→ Task data
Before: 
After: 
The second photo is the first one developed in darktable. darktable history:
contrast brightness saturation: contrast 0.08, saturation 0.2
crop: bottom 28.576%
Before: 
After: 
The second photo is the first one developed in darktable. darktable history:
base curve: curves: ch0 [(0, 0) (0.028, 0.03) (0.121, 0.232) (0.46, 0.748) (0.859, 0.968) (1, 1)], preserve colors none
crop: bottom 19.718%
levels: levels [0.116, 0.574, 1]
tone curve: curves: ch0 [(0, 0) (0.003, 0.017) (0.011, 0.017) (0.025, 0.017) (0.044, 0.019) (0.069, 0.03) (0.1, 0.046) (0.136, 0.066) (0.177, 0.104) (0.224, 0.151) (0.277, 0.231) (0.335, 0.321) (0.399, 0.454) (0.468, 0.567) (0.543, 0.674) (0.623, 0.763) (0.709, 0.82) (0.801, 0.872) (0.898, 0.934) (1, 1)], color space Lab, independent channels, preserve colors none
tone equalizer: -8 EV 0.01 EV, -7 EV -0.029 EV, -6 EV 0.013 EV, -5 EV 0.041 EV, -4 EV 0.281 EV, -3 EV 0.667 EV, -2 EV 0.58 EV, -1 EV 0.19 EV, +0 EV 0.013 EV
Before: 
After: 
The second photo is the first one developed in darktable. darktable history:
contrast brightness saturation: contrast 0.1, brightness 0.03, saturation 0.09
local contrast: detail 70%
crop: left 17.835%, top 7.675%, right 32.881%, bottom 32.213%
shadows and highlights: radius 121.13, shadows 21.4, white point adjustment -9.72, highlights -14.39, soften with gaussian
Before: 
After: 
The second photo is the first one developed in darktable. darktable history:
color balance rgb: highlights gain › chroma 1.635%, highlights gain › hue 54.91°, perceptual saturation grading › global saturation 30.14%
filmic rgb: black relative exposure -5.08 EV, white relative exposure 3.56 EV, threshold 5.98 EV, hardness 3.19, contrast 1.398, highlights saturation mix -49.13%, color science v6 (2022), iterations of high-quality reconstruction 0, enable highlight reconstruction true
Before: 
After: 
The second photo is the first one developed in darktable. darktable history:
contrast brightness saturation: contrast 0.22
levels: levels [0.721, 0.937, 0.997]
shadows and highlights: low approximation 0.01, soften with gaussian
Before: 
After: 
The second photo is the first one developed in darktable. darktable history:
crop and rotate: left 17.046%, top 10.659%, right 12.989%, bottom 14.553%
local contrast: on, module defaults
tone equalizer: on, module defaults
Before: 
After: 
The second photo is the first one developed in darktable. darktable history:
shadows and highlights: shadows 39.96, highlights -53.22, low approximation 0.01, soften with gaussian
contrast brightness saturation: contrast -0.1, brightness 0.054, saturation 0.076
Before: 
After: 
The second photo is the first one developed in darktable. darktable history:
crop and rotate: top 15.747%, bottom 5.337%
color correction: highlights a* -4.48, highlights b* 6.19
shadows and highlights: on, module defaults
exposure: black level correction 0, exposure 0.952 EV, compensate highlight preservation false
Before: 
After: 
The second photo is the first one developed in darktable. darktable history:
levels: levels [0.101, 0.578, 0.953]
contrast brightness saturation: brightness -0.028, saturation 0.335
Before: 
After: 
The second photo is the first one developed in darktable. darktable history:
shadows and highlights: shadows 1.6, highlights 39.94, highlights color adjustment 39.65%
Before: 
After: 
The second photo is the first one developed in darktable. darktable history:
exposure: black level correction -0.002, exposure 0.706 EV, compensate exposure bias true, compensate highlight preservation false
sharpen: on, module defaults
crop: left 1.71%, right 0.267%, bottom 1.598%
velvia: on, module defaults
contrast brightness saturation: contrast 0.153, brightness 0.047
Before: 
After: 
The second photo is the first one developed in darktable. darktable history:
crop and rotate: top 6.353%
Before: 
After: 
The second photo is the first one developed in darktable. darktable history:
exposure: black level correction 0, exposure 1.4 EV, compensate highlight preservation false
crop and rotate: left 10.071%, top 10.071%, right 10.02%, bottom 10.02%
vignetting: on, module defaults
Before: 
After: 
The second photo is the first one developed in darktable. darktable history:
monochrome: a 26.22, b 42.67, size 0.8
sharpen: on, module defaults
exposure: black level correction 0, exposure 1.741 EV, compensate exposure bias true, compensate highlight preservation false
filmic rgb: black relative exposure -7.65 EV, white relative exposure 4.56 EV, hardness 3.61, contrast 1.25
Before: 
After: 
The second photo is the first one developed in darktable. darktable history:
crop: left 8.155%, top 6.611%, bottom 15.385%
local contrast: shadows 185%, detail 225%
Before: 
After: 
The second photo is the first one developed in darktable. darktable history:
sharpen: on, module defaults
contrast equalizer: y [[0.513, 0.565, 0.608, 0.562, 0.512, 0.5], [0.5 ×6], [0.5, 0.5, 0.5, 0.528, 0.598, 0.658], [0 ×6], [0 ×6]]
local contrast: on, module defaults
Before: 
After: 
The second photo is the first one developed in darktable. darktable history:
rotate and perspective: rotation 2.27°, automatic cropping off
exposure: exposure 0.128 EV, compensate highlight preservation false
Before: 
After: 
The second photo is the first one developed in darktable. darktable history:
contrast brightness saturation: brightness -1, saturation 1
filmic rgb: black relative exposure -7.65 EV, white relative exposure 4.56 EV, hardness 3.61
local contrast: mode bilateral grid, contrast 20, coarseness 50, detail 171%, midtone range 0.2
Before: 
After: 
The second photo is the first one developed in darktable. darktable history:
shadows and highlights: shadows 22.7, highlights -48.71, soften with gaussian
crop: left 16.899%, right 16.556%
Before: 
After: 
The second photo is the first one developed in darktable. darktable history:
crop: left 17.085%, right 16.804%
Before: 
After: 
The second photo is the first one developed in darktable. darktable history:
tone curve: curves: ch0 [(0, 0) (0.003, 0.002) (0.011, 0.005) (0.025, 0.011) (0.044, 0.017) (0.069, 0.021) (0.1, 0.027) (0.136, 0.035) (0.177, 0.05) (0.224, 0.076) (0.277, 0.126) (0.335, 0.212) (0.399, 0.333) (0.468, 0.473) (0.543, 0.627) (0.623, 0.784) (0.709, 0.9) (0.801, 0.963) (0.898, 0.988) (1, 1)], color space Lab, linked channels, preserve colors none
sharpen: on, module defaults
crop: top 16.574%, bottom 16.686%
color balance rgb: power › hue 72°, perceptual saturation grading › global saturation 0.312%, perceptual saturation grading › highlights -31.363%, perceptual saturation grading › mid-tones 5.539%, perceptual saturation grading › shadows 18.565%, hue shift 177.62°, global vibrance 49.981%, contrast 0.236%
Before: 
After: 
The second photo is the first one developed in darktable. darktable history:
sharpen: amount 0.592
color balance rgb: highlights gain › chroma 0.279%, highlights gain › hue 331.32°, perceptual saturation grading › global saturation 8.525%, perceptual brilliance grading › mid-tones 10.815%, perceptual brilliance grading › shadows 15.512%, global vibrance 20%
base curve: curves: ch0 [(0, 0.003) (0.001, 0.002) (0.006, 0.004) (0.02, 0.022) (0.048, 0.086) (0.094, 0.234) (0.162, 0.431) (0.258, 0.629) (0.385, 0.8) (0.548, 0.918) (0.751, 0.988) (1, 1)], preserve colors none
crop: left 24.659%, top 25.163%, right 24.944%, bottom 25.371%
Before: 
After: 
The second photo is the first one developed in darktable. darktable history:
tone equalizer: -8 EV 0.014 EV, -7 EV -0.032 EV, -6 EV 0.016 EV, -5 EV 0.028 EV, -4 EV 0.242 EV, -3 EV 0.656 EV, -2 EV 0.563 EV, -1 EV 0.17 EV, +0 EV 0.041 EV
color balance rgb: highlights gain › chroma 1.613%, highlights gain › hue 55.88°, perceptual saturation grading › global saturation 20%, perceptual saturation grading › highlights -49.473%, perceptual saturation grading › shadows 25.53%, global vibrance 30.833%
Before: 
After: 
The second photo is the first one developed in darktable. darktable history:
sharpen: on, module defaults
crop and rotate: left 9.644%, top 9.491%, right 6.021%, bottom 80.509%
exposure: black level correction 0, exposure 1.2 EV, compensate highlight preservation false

→ Goal of the exercise
Rewrite the entries from the beginning through the line containing "tone equalizer: -8 EV 0.01 EV, -7", changing "darktable history" to "edit history" and leaving everything else as it is.

→ Output for this exercise
Before: 
After: 
The second photo is the first one developed in darktable. edit history:
contrast brightness saturation: contrast 0.08, saturation 0.2
crop: bottom 28.576%
Before: 
After: 
The second photo is the first one developed in darktable. edit history:
base curve: curves: ch0 [(0, 0) (0.028, 0.03) (0.121, 0.232) (0.46, 0.748) (0.859, 0.968) (1, 1)], preserve colors none
crop: bottom 19.718%
levels: levels [0.116, 0.574, 1]
tone curve: curves: ch0 [(0, 0) (0.003, 0.017) (0.011, 0.017) (0.025, 0.017) (0.044, 0.019) (0.069, 0.03) (0.1, 0.046) (0.136, 0.066) (0.177, 0.104) (0.224, 0.151) (0.277, 0.231) (0.335, 0.321) (0.399, 0.454) (0.468, 0.567) (0.543, 0.674) (0.623, 0.763) (0.709, 0.82) (0.801, 0.872) (0.898, 0.934) (1, 1)], color space Lab, independent channels, preserve colors none
tone equalizer: -8 EV 0.01 EV, -7 EV -0.029 EV, -6 EV 0.013 EV, -5 EV 0.041 EV, -4 EV 0.281 EV, -3 EV 0.667 EV, -2 EV 0.58 EV, -1 EV 0.19 EV, +0 EV 0.013 EV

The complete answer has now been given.